И Щуку бросили - в реку!

 

 

 

Серов  говорил  про людей: «Скучные они, ужас, до чего скучные, - звери лучше; и кра­сивее, и веселее, и просто лучше».
Звери не владеют словом и потому однозначно говорят своим поведе­нием, позой. И средством перевода человеческих качеств, вложенных в них ока­зывается графическая линия, мастерски выполнен­ная Серовым.

 

То, что В. А. Серов обратился к басням, не было неожиданностью, его непременно должен был привлечь их острый юмор, который очень ценил художник в жизни.

Еще в 1895 году Анатолий Иванович Мамонтов задумал издать басни Крылова с иллюстрациями Серова.

Хотя издание не было осуществлено, художник сделал большое количество великолепных зарисовок и законченных иллюстраций.

Серов отбросил все сюжеты, не поддающиеся упрощению до конца, не вмещающиеся в лимиты легкого карандашного контура.

Издание планировалось составить из двенадцати листов: «Обоз», «Ворона и Лисица», «Мельник», «Волк и Журавль», «Тришкин кафтан», «Квартет», «Крестьянин и Разбойник», «Ворона», «Лев и Волк», «Осел и Мужик», «Мартышка и очки», «Щука».

 

Для своих рисунков Серов изучал обстановку для каждой басни и делал бесконечное количество набросков с натуры.

Для басни «Волк и Журавль» он объездил все окрестные места станции Домотканово, в которых обычно держались волки.

Для басни «Крестьянин и Разбойник» он долго искал по всем пустошам, выгонам и лесам тощую, комолую коровенку и рисовал ее и всех действующих лиц, ставя натуру.

Для басни «Ворона и Лисица» он приставил лестницу к громадной старой ели на краю парка и, взобравшись на один из верхних суков, на котором, по его представлению, должна была сидеть ворона, делал с него зарисовки.

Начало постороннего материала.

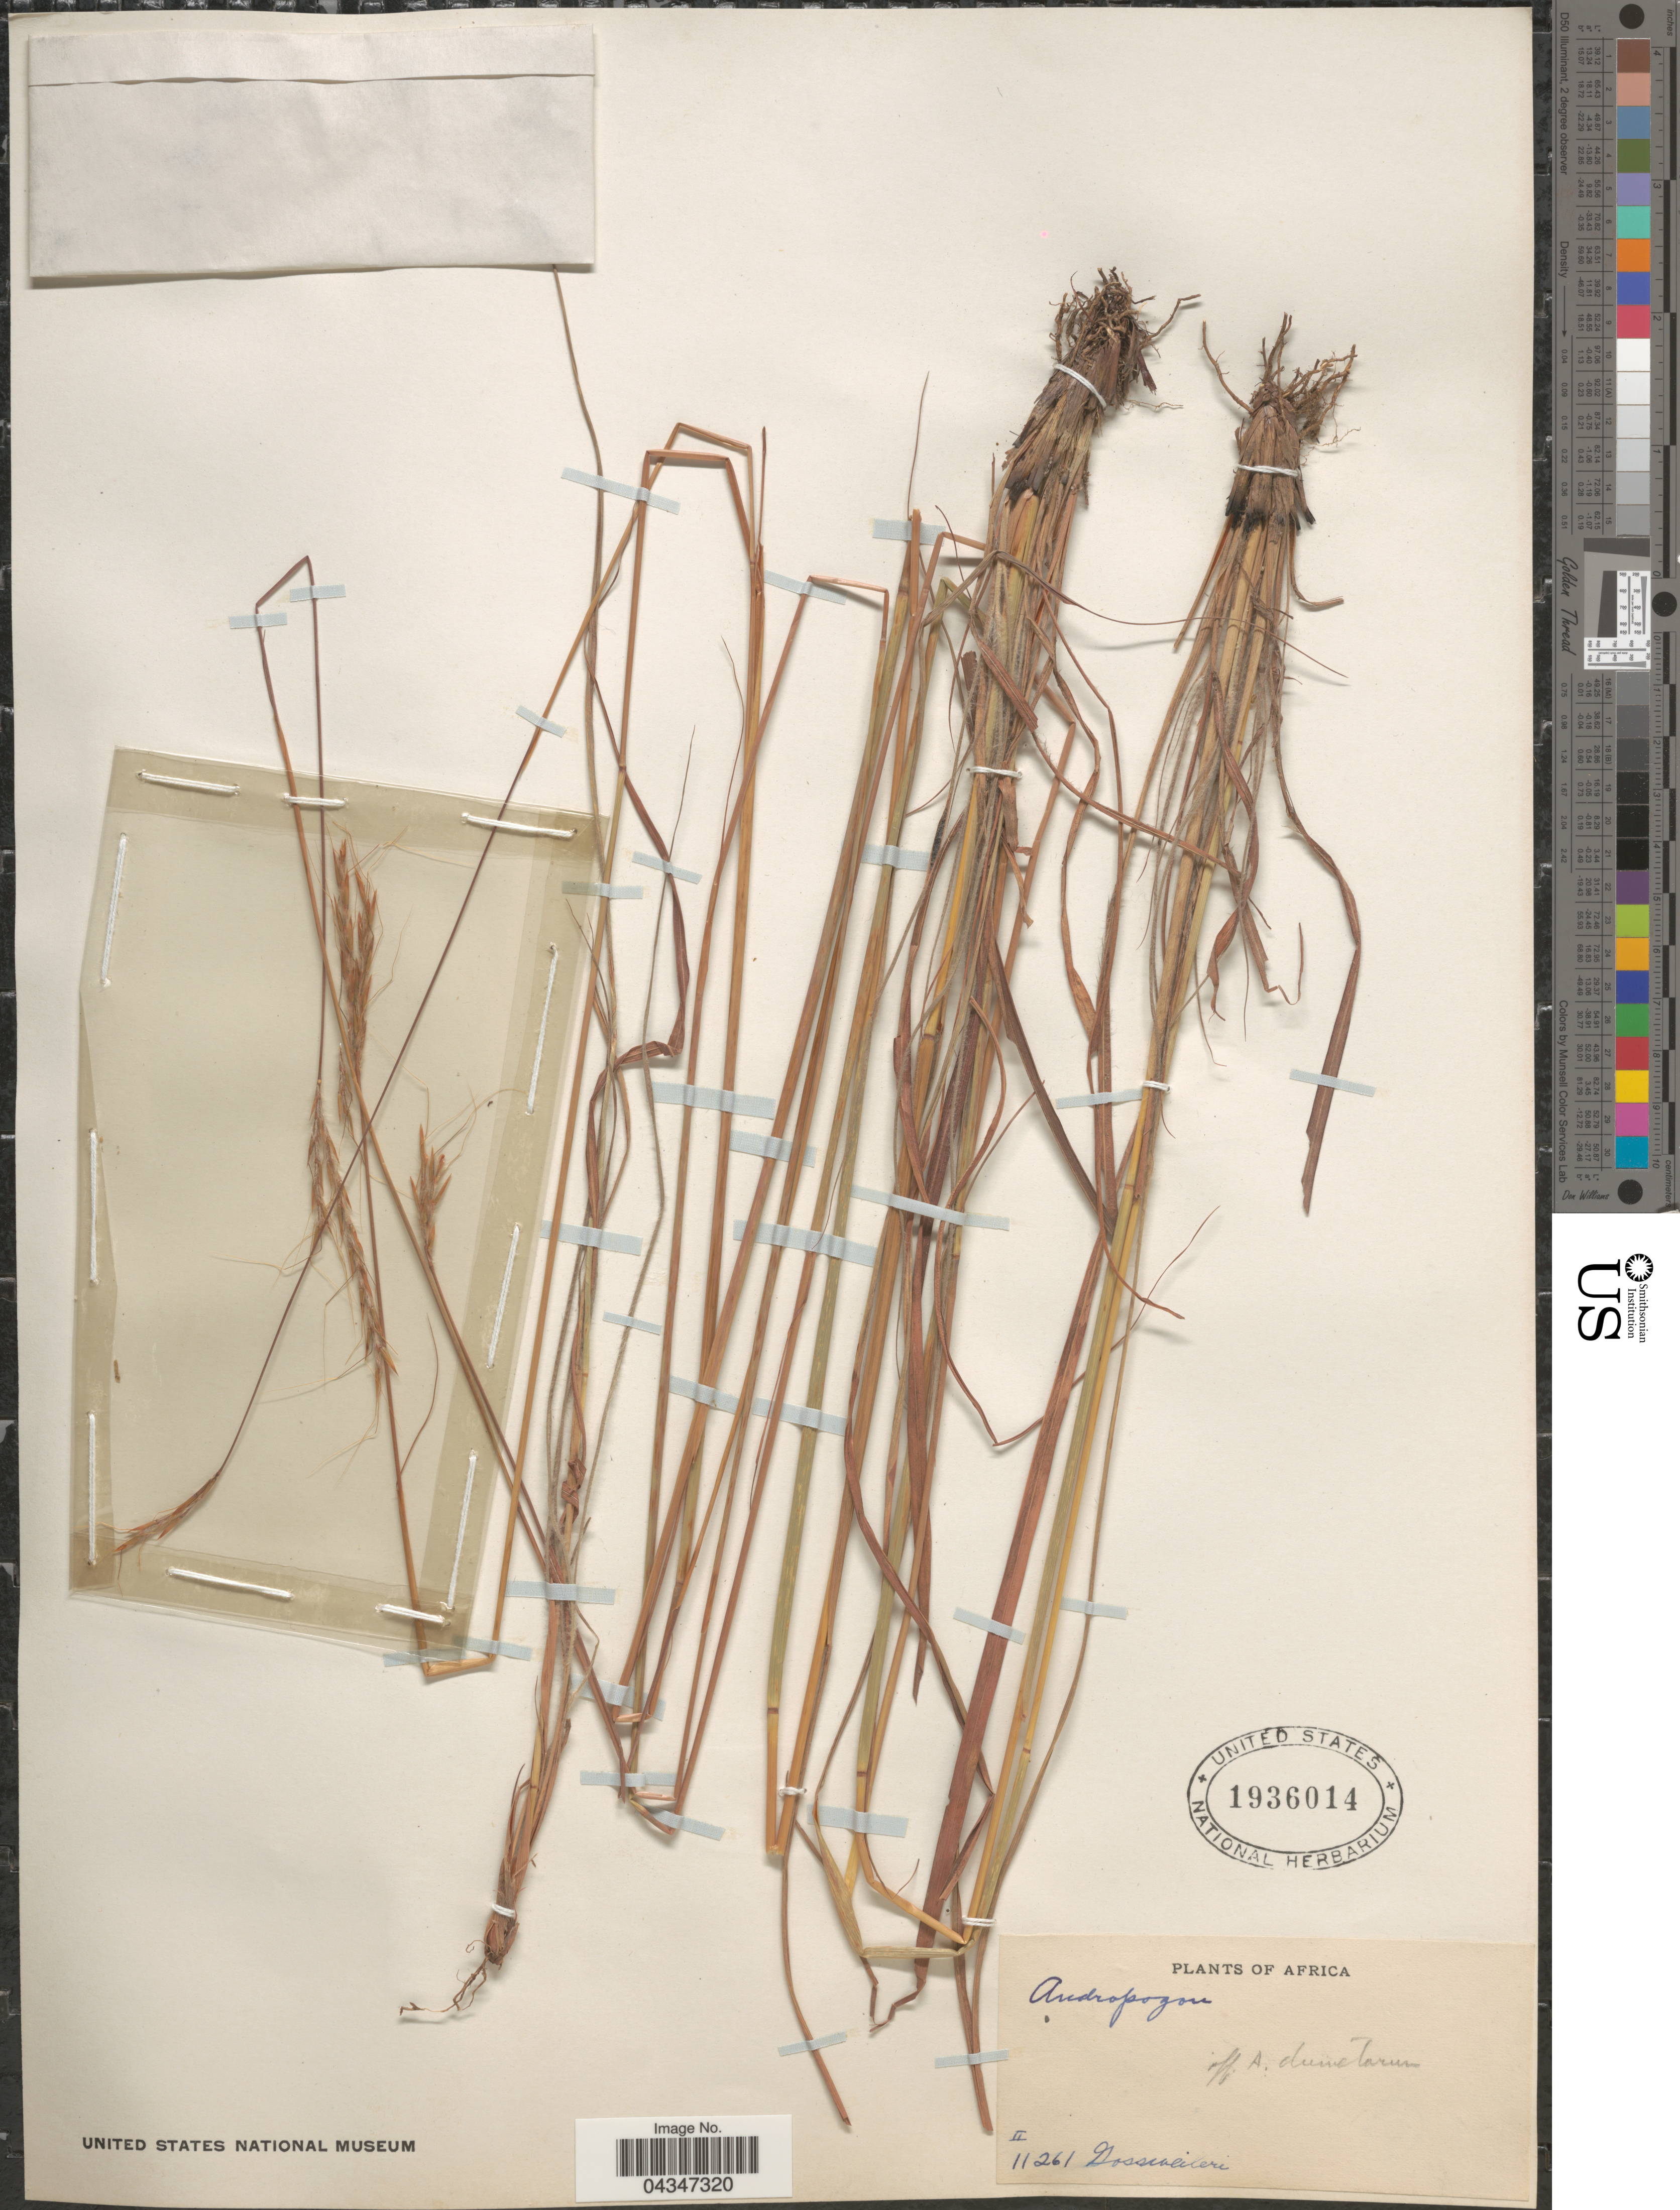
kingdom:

При выполнении рисунков к басням Крылова Серов стремился к предельной лаконичности. Сначала он думал выполнить их офортом, но потом решил, что офорт суховат, и долго искал другой манеры. Сохранилось несколько иллюстраций к басням, выполненных офортом. В конце концов он решил применить к ним возможно более лаконичный прием: рисовать более подробно только самые главные действующие фигуры, тогда как второстепенные фигуры и обстановка должны были быть едва намечены. Так, в рисунке к басне «Крестьянин и Разбойник» он нарисовал только две человеческие фигуры и корову, а для того, чтобы дать понятие о том, что дело происходит в лесу, были чуть-чуть намечены два-три ствола деревьев и несколько листьев.

ВЛАДИМИР ДМИТРИЕВИЧ ФОН  ДЕРВИЗ

 

 

Рисунки к басням Крылова — одно из тех немногих подлинно вели­ких созданий, которые, хотя и отталкиваются от литературного наследия гениального писателя, в то же время имеют совершенно самостоятельное зна­чение. По богатству содержания, остроте наблюдения, сверкающему юмору и народности они адекватны крыловским басням.

Крылов нашел в баснях идеальное, доступное народу содержание и облек его в совершенную, предельно народную форму. Отсюда необычайная популярность и актуальность крыловских басен, отсюда и множество извест­ных стихов, речений и оборотов, законно превращенных в народные поговорки. И Серов нашел им достойное воплощение в своих рисунках.